Title: Try-N-Find-Us
Author: Frederic Buse
Publisher: Authors Tranquility Press
ISBN: 978-1968750909
Genre: Memoir
Pages: 136
Reviewer: Lily Amanda  

Hollywood Book Reviews

 

Try-N-Find-Us by Frederic Buse is a gentle, down-to-earth memoir that unravels the beautiful, and sometimes frustrating journey of building a home, a life, and an identity from the ground up. It is a story that sets out to answer the widely spread question of whether comfort, belonging, and identity are things one builds alone or whether they are earned faster through teamwork and love. 

The story follows a young couple, Fred (the author) and his wife, Dot, who met while working in the same industrial factory. They got married and lived for a short while in an apartment before an endearing dream was conceived in them of having a place of their own; somewhere quieter and more natural than the town where they worked. None of them had any real experience with country life, but they had scouting backgrounds, so they imagined they could handle it. Soon, they found a house in the New Jersey countryside, at a secluded place called Turkey Hill.  This move wasn’t just practical, but a leap of faith born from youthful optimism. 
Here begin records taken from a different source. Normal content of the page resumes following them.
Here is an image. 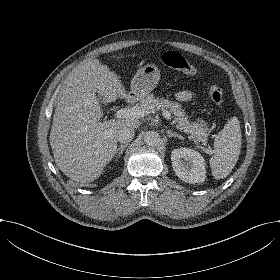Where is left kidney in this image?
Here are the masks:
<instances>
[{
    "label": "left kidney",
    "mask_w": 280,
    "mask_h": 280,
    "mask_svg": "<svg viewBox=\"0 0 280 280\" xmlns=\"http://www.w3.org/2000/svg\"><path fill=\"white\" fill-rule=\"evenodd\" d=\"M172 167L175 174L190 184L202 183L206 178L205 160L193 149L178 148L171 153Z\"/></svg>",
    "instance_id": "1"
}]
</instances>
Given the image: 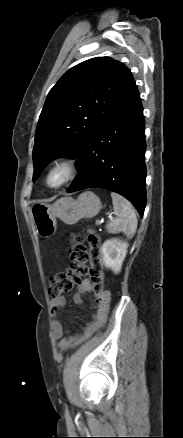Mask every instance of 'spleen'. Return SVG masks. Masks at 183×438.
<instances>
[{
	"label": "spleen",
	"mask_w": 183,
	"mask_h": 438,
	"mask_svg": "<svg viewBox=\"0 0 183 438\" xmlns=\"http://www.w3.org/2000/svg\"><path fill=\"white\" fill-rule=\"evenodd\" d=\"M116 218H110L106 229L109 233L123 232L132 238L137 229V218L131 203L119 194L111 193Z\"/></svg>",
	"instance_id": "spleen-1"
}]
</instances>
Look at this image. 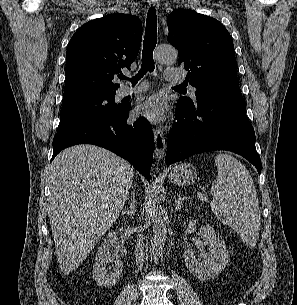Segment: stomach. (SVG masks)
<instances>
[{
    "label": "stomach",
    "mask_w": 297,
    "mask_h": 305,
    "mask_svg": "<svg viewBox=\"0 0 297 305\" xmlns=\"http://www.w3.org/2000/svg\"><path fill=\"white\" fill-rule=\"evenodd\" d=\"M196 178V169L190 163H181L174 166L169 174L170 181L181 186L193 184Z\"/></svg>",
    "instance_id": "1"
}]
</instances>
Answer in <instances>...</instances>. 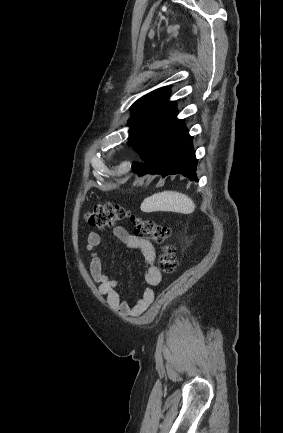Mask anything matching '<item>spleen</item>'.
<instances>
[{
	"label": "spleen",
	"instance_id": "1",
	"mask_svg": "<svg viewBox=\"0 0 283 433\" xmlns=\"http://www.w3.org/2000/svg\"><path fill=\"white\" fill-rule=\"evenodd\" d=\"M143 212H153V210H172V212H184L190 214L195 210V204L187 194L176 192V190H164L157 192L148 198H144L141 204Z\"/></svg>",
	"mask_w": 283,
	"mask_h": 433
}]
</instances>
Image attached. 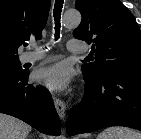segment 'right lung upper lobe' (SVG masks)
<instances>
[{"label": "right lung upper lobe", "mask_w": 141, "mask_h": 139, "mask_svg": "<svg viewBox=\"0 0 141 139\" xmlns=\"http://www.w3.org/2000/svg\"><path fill=\"white\" fill-rule=\"evenodd\" d=\"M51 0H0V56L18 57V47L40 40Z\"/></svg>", "instance_id": "right-lung-upper-lobe-1"}]
</instances>
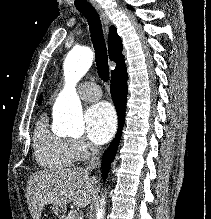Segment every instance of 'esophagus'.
Wrapping results in <instances>:
<instances>
[{
    "label": "esophagus",
    "instance_id": "obj_1",
    "mask_svg": "<svg viewBox=\"0 0 211 219\" xmlns=\"http://www.w3.org/2000/svg\"><path fill=\"white\" fill-rule=\"evenodd\" d=\"M94 7L97 10V12L99 13L100 18H101L103 24L104 25H108L109 24V18H108L107 13L105 12V10L102 9L101 6L98 5V4H94Z\"/></svg>",
    "mask_w": 211,
    "mask_h": 219
}]
</instances>
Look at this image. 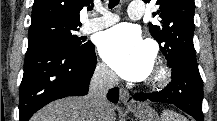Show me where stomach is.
Segmentation results:
<instances>
[{
	"label": "stomach",
	"instance_id": "0dacf381",
	"mask_svg": "<svg viewBox=\"0 0 217 121\" xmlns=\"http://www.w3.org/2000/svg\"><path fill=\"white\" fill-rule=\"evenodd\" d=\"M129 110L138 121H160L157 112L148 104L141 103Z\"/></svg>",
	"mask_w": 217,
	"mask_h": 121
}]
</instances>
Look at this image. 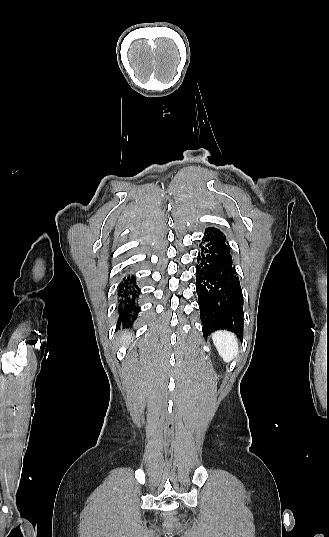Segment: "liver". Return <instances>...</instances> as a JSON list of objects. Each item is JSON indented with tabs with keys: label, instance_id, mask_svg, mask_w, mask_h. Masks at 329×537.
I'll return each instance as SVG.
<instances>
[{
	"label": "liver",
	"instance_id": "liver-1",
	"mask_svg": "<svg viewBox=\"0 0 329 537\" xmlns=\"http://www.w3.org/2000/svg\"><path fill=\"white\" fill-rule=\"evenodd\" d=\"M128 338H129V336H124V337L122 338V340H123V341H126Z\"/></svg>",
	"mask_w": 329,
	"mask_h": 537
}]
</instances>
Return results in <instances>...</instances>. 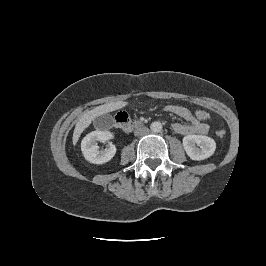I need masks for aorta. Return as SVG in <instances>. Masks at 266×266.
<instances>
[{
	"label": "aorta",
	"mask_w": 266,
	"mask_h": 266,
	"mask_svg": "<svg viewBox=\"0 0 266 266\" xmlns=\"http://www.w3.org/2000/svg\"><path fill=\"white\" fill-rule=\"evenodd\" d=\"M150 129L152 132H161L162 131V124L158 121L152 122L150 125Z\"/></svg>",
	"instance_id": "1"
}]
</instances>
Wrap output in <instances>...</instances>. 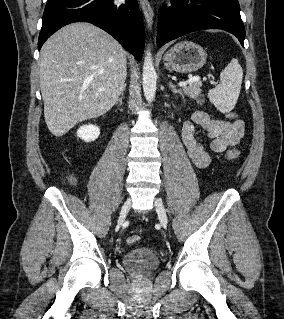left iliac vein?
Instances as JSON below:
<instances>
[{"label": "left iliac vein", "instance_id": "1", "mask_svg": "<svg viewBox=\"0 0 284 319\" xmlns=\"http://www.w3.org/2000/svg\"><path fill=\"white\" fill-rule=\"evenodd\" d=\"M154 203H155L156 211L158 213V217H159L161 225L163 227H167L168 218H167V214H166V210L164 208V205L162 204V201L160 199L156 198Z\"/></svg>", "mask_w": 284, "mask_h": 319}]
</instances>
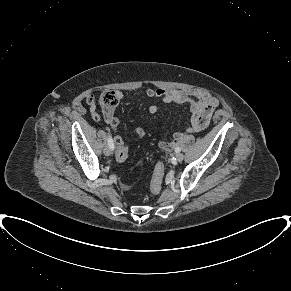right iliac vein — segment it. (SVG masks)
<instances>
[{
  "label": "right iliac vein",
  "mask_w": 291,
  "mask_h": 291,
  "mask_svg": "<svg viewBox=\"0 0 291 291\" xmlns=\"http://www.w3.org/2000/svg\"><path fill=\"white\" fill-rule=\"evenodd\" d=\"M103 152L106 156H109L112 154V149L109 146H106Z\"/></svg>",
  "instance_id": "right-iliac-vein-1"
}]
</instances>
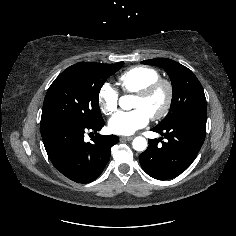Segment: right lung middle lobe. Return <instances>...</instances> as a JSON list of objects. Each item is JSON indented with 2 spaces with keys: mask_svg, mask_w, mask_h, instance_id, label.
I'll return each instance as SVG.
<instances>
[{
  "mask_svg": "<svg viewBox=\"0 0 236 236\" xmlns=\"http://www.w3.org/2000/svg\"><path fill=\"white\" fill-rule=\"evenodd\" d=\"M123 64L81 62L64 70L46 93L40 127L61 120L88 125L102 121L98 101L100 89Z\"/></svg>",
  "mask_w": 236,
  "mask_h": 236,
  "instance_id": "1",
  "label": "right lung middle lobe"
}]
</instances>
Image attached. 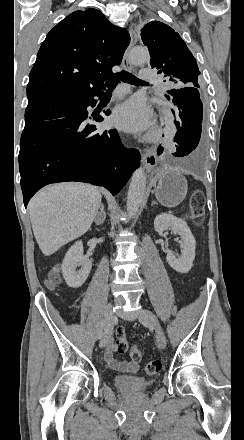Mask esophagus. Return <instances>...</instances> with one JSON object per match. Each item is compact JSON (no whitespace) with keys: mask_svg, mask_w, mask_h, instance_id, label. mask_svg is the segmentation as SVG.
I'll return each instance as SVG.
<instances>
[{"mask_svg":"<svg viewBox=\"0 0 244 440\" xmlns=\"http://www.w3.org/2000/svg\"><path fill=\"white\" fill-rule=\"evenodd\" d=\"M129 33H130L131 41H130L129 47L127 48V50L125 51V54L123 56L122 66L125 70L132 71L133 67L130 62V51H131L132 47H134V45L137 42V35L132 27L129 28ZM141 158H142V162L147 170L155 167V165L157 164L156 153H155L154 148H152V147L144 149L141 154Z\"/></svg>","mask_w":244,"mask_h":440,"instance_id":"esophagus-1","label":"esophagus"}]
</instances>
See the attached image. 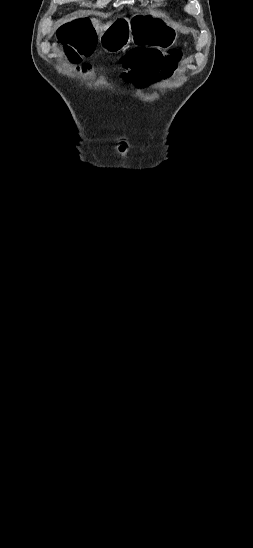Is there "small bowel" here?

One can’t help but smile at the sheer innocence of their purchase of a house that would turn out to hold more surprises than comforts. As you read on you get the sense of a place that was half forgotten, with the kind of silence that listens back when you speak. Dots called it charming, while Fred called it promising but both couldn’t deny the weight in the air, like the place itself was hiding secrets. However, what they didn’t know was that the land there had its own plans, and it never gave out anything without asking for something else in return. 

This is a unique story that accurately mirrors how relationships and identities are built through trials and patience. It is driven by characters whose first steps feel funny at first but then slowly turn into hard-won wisdom as they fight against exhaustion, frustration, and the shifting weight of ordinary survival. Fred’s prose is plainspoken, direct, and deeply sensory. It feels like someone talking you through a memory while pointing at old photographs. I loved the book’s strong documentary feel and its “how-to” sequences that smoothly complemented its moments of sudden tenderness and reflection. 

What stood out for me about the characters was Fred’s slightly stubborn nature, which had him learn almost everything the hard way, a trait hilariously underscored by his repeated, self-admitted refusal to read instructions, Dot’s reactions which I believe anchored the story’s emotion (her cry of “Get me out of here!” after slipping on the icy step is a moment of pure, relatable human frustration that echoes through the entire narrative), and the land, a silent character that challenges, teaches, and at times mocks their effort. This is a book that instead of relying on drama, finds meaning in tools, seasons, and mistakes. Its structure, (chronological, year by year), gives it the feel of a family scrapbook, allowing the reader to sense time passing. There are profound lessons in the book’s quietest moments: the shared exhaustion after a concrete pour, the simple joy of a screened-in porch finally free of mosquitoes, the silent understanding between a man and a tree he must cut down. These aren’t just tasks but rituals that build a life. 

If you’re the kind of person who prefers a story that’s real and heartfelt over something perfectly polished, you’ll love Try-N-Find-Us by Frederic Buse. It’s for anyone who believes the simple life is the good life, and that the things worth building are the ones that take the most work. It’s a smart read that’ll sneak into your thoughts and pop up in your own life when you least expect it.